By Hana Yoshida · Markets Reporter
3 min read
Anthropic has been trying to restore access to its newest AI models after the Trump administration ordered the company to cut off foreign nationals, The Verge reported. The episode matters because experts told The Verge that applying export controls to access for hosted AI models appears to push into unsettled legal territory.
The order affected Fable 5 and Mythos 5, according to The Verge, and covered foreign nationals both outside the United States and inside the country. The Verge reported that Anthropic blocked the models for all users, including its own employees, as it worked to comply.
Anthropic said on its website that the government pointed to “national security authorities” and issued what the company described as an export-control directive. The company also said the government had raised concerns about a possible jailbreak linked to groups connected to China, while Anthropic said that issue did not let users evade all of its safeguards.
The Trump administration has not publicly detailed the legal basis for the order, according to The Verge. Anthropic did not respond to The Verge’s request for comment.
Why the order is unusual
Export controls have long been used for goods that can cross borders, including weapons, equipment and other hardware. The rules later expanded to cover less tangible items such as software, source code and technical data, The Verge reported.
AI models have already drawn attention from U.S. policymakers under that framework. The Biden administration moved to regulate AI model weights, the data that allows a model to run elsewhere, but the Trump administration later rescinded that approach, according to The Verge.
The Anthropic case differs because Fable 5 and Mythos 5 remain on Anthropic’s servers, The Verge reported. Users receive outputs from a chatbot rather than a copy of the model, its code or its weights.
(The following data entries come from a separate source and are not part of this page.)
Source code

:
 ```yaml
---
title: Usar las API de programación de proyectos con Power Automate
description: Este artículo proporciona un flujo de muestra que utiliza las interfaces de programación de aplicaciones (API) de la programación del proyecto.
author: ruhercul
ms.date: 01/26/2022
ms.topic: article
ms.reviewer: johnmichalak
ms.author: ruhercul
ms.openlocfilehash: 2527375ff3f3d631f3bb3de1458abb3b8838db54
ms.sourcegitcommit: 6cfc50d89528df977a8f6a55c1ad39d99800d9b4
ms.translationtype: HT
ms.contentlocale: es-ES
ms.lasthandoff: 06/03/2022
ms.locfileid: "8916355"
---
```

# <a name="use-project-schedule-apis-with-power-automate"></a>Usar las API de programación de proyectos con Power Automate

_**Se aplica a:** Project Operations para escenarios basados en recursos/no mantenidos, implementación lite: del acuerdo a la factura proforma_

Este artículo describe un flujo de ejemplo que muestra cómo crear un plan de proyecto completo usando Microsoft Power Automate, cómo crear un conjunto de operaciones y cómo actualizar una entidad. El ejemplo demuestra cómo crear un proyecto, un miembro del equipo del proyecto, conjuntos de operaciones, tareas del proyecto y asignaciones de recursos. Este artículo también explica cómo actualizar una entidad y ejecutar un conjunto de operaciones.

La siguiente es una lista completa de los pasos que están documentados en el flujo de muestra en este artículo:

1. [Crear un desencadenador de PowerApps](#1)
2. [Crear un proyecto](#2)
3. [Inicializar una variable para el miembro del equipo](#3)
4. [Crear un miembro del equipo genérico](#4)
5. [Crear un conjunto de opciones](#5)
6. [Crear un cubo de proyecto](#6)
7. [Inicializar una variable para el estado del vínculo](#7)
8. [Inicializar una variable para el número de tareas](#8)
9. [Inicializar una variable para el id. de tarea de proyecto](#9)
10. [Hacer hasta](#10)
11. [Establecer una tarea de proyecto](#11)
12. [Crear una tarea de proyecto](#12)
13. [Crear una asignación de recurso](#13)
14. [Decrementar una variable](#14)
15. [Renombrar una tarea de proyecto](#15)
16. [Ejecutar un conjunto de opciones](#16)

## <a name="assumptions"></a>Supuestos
That leaves several possible theories for what the government viewed as an export. The Verge reported that it could be the model’s responses, access to the service itself, or some other category not yet clearly defined in current rules. Remote access to cloud services is already a gap lawmakers are trying to address through legislation moving through the Senate, according to The Verge.
Experts warn of uncertainty
Hanna Dohmen, a senior research analyst at Georgetown University’s Center for Security and Emerging Technology, told The Verge that without the exact wording of the order, it remains unclear whether the directive stretches existing rules. She said it appears to be the first use of U.S. export controls to restrict access to an AI model in this manner.
Andrew Reddie, a professor at UC Berkeley’s Goldman School of Public Policy, told The Verge that export-control and arms-control systems give the government broad room to restrict certain goods. He said shifting expectations from one administration to another have made it harder for AI companies to know what duties they must meet.
The directive raises questions for other frontier AI companies if Anthropic was targeted because the models were unusually capable, The Verge reported. If the issue was safeguards, experts told The Verge that companies need clearer standards for what counts as adequate protection.
Reddie also warned The Verge that requiring models to be impossible to jailbreak would leave the United States without AI models. Experts told The Verge that unclear, case-by-case intervention could also strengthen arguments by foreign governments and companies that they should not rely on U.S. firms for strategically important AI systems.
This story draws on original reporting from The Verge.